Because this is a high-level introduction, I will not cover embedding vectors, positional encoding, or how attention heads work. I will review these concepts in future articles.
What’s Different About Transformer Networks?
Before transformer networks, we had developed methods for building statistical models, predictive analytics and AI using numbers and categorical (structured) data. However, despite decades of research, computers cannot understand language and have no automated way to understand commonsense reasoning or build knowledge about the world.
For example, today, using an electronic medical record (EMR) or a patient management system (PMS), a doctor can quickly get a historical plot of lab results or a graph of categorical data captured from questionnaires. But a doctor cannot ask the EMR/PMS to summarise a patient’s last ten years of cardiac history. She will have to go through previous notes page-by-page, the same as a doctor 100 years ago — except on a computer screen rather than paper, and now with an order of magnitude more data to review.
Transformers give computers the power to understand language, learn facts, build abstract concepts about these facts, and even demonstrate types of reasoning about what they have learned. Amazingly they do this automatically by processing vast volumes of text and with the simple task of predicting the next word in every sentence.
To demonstrate how the power of these models, I asked ChatGPT-4 to describe a medical concept (HDL to LDL cholesterol ratio) to a non-medical person:
The output shows how the transformer model translates the understanding of the medical concepts to a new traffic-related analogy.

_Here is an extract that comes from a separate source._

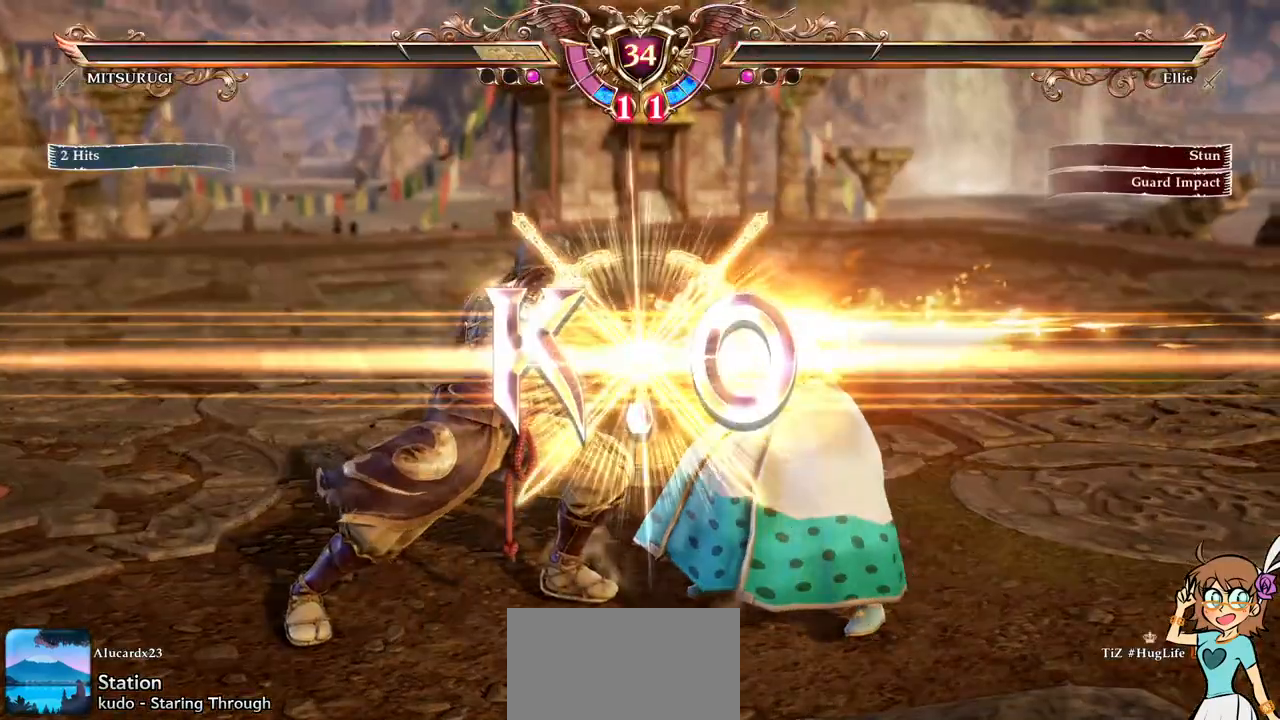
{"buttons": [], "left_stick": "center", "events": []}
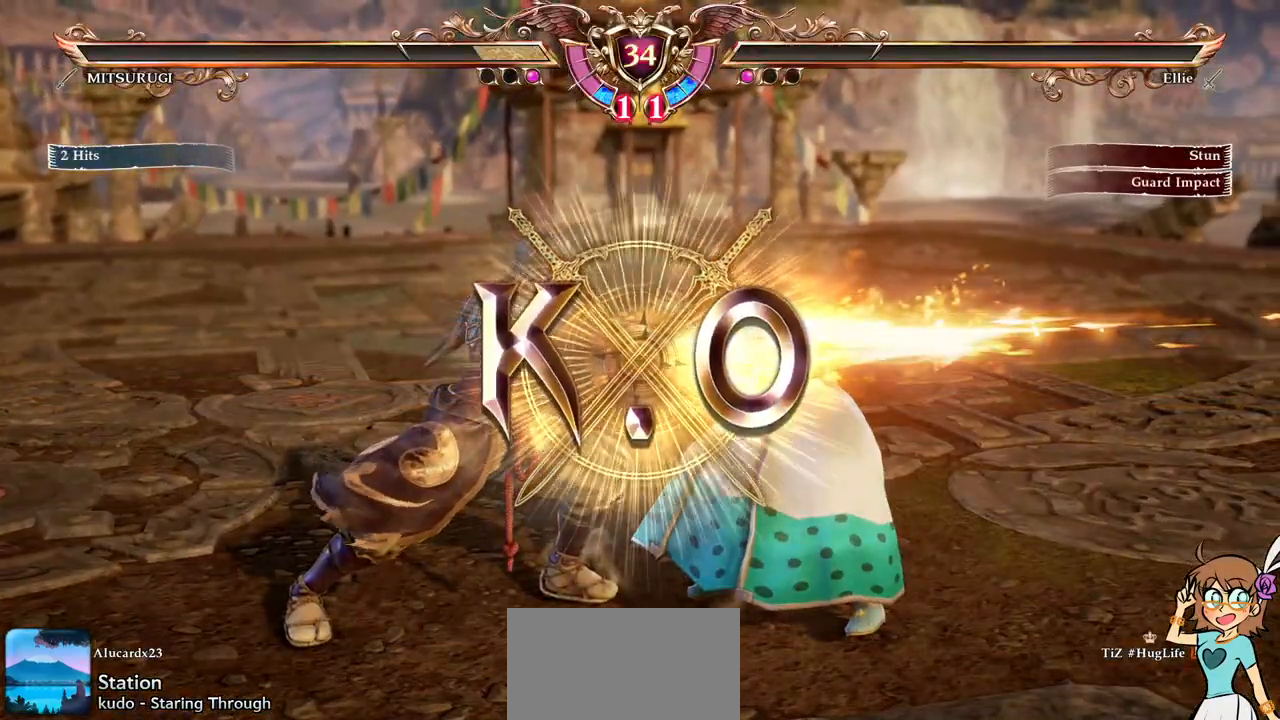
{"buttons": [], "left_stick": "center", "events": []}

It’s important to note that while transformers can reason with the information they have seen during training, they cannot derive new facts or concepts.
How Can Predicting the Next Word in a Sentence Lead to Knowledge & Reasoning?
Let’s imagine we are training a transformer on text, and it is presented with the sentence:
I went for a walk with my dog, but I stopped at a coffee shop because
I had pain in my ________It can use all prior words as context at this point in the sentence. The transformer identifies which words are more important than others based on their context in the sentence — a technique called self-attention. It uses this context information to trigger its learnings to predict the next word. Some options could feasibly include:
Latte? Dog? Leg? Chest?We wouldn’t consider some of these options because we implicitly use common sense knowledge, but a computer without common sense might. Let’s assume the transformer has never seen this sentence before, so it can’t use a previously memorised answer. The network must generalise facts into concepts to predict the next word accurately. Some concepts it could use are:
- Only living things can feel pain (hence not the latte)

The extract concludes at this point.